On Thursday I was writing some code, and I wanted to test if an array was all zero.  First I checked if ccan/mem had anything, in case I missed it, then jumped on IRC to ask the author (and overall CCAN co-maintainer) David Gibson about it.

We bikeshedded around names: memallzero? memiszero? memeqz? memeqzero() won by analogy with the already-extant memeq and memeqstr. Then I asked:

rusty: dwg: now, how much time do I waste optimizing?
dwg: rusty, in the first commit, none

Exactly five minutes later I had it implemented and tested.

### The Naive Approach: Times: 1/7/310/37064 Bytes: 50

bool memeqzero(const void *data, size_t length)
{
const unsigned char *p = data;

while (length) {
if (*p)
return false;
p++;
length--;
}
return true;
}

As a summary, I've give the nanoseconds for searching through 1,8,512 and 65536 bytes only.

Another 20 minutes, and I had written that benchmark, and an optimized version.

### 128-byte Static Buffer: Times: 6/8/48/5872 Bytes: 108

Here's my first attempt at optimization; using a static array of 128 bytes of zeroes and assuming memcmp is well-optimized for fixed-length comparisons.  Worse for small sizes, much better for big.

const unsigned char *p = data;
static unsigned long zeroes[16];

while (length > sizeof(zeroes)) {
if (memcmp(zeroes, p, sizeof(zeroes)))
return false;
p += sizeof(zeroes);
length -= sizeof(zeroes);
}
return memcmp(zeroes, p, length) == 0;

### Using a 64-bit Constant: Times: 12/12/84/6418 Bytes: 169

dwg: but blowing a cacheline (more or less) on zeroes for comparison, which isn't necessarily a win

Using a single zero uint64_t for comparison is pretty messy:

bool memeqzero(const void *data, size_t length)
{
const unsigned char *p = data;
const unsigned long zero = 0;
size_t pre;
pre = (size_t)p % sizeof(unsigned long);
if (pre) {
size_t n = sizeof(unsigned long) - pre;
if (n > length)
n = length;
if (memcmp(p, &zero, n) != 0)
return false;
p += n;
length -= n;
}
while (length > sizeof(zero)) {
if (*(unsigned long *)p != zero)
return false;
p += sizeof(zero);
length -= sizeof(zero);
}
return memcmp(&zero, p, length) == 0;
}

And, worse in every way!

### Using a 64-bit Constant With Open-coded Ends: Times: 4/9/68/6444 Bytes: 165

dwg: rusty, what colour is the bikeshed if you have an explicit char * loop for the pre and post?

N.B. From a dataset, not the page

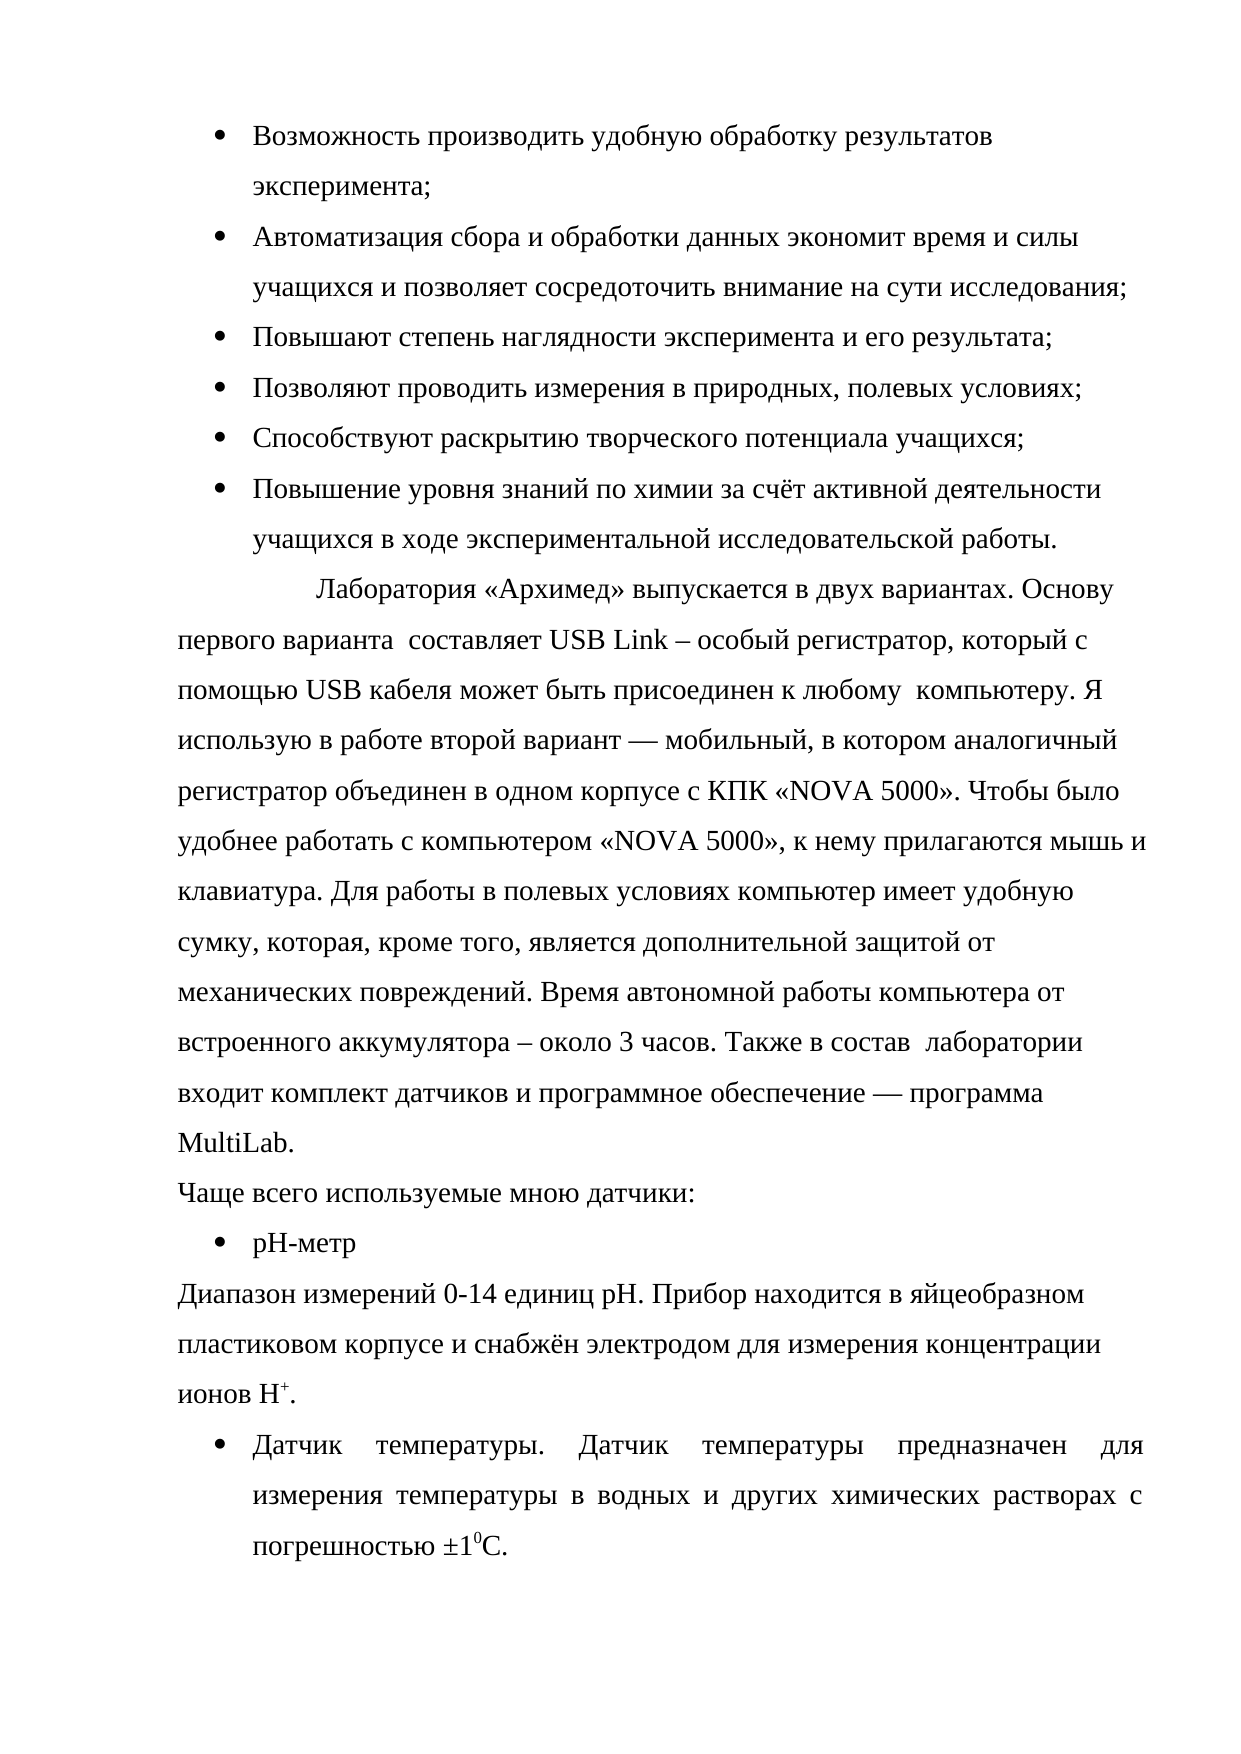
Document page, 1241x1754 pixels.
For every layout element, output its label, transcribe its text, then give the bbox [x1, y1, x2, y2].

text Чаще всего используемые мною датчики: [177, 1175, 1152, 1209]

That's slightly better, but memcmp still wins over large distances, perhaps due to prefetching or other tricks.

### Epiphany #1: We Already Have Zeroes: Times 3/5/92/5801 Bytes: 422

Then I realized that we don't need a static buffer: we know everything we've already tested is zero!  So I open coded the first 16 byte compare, then memcmp()ed against the previous bytes, doubling each time.  Then a final memcmp for the tail.  Clever huh?

But it no faster than the static buffer case on the high end, and much bigger.

dwg: rusty, that is brilliant. but being brilliant isn't enough to make things work, necessarily :p

### Epiphany #2: memcmp can overlap: Times 3/5/37/2823 Bytes: 307

My doubling logic above was because my brain wasn't completely in phase: unlike memcpy, memcmp arguments can happily overlap!  It's still worth doing an open-coded loop to start (gcc unrolls it here with -O3), but after 16 it's worth memcmping with the previous 16 bytes.  This is as fast as naive with as little as 2 bytes, and the fastest solution by far with larger numbers:

const unsigned char *p = data;
size_t len;

/* Check first 16 bytes manually */
for (len = 0; len < 16; len++) {
if (!length)
return true;
if (*p)
return false;
p++;
length--;
}

/* Now we know that's zero, memcmp with self. */
return memcmp(data, p, length) == 0;

You can find the final code in CCAN (or on Github) including the benchmark code.

Finally, after about 4 hours of random yak shaving, it turns out lightning doesn't even want to use memeqzero() any more!  Hopefully someone else will benefit.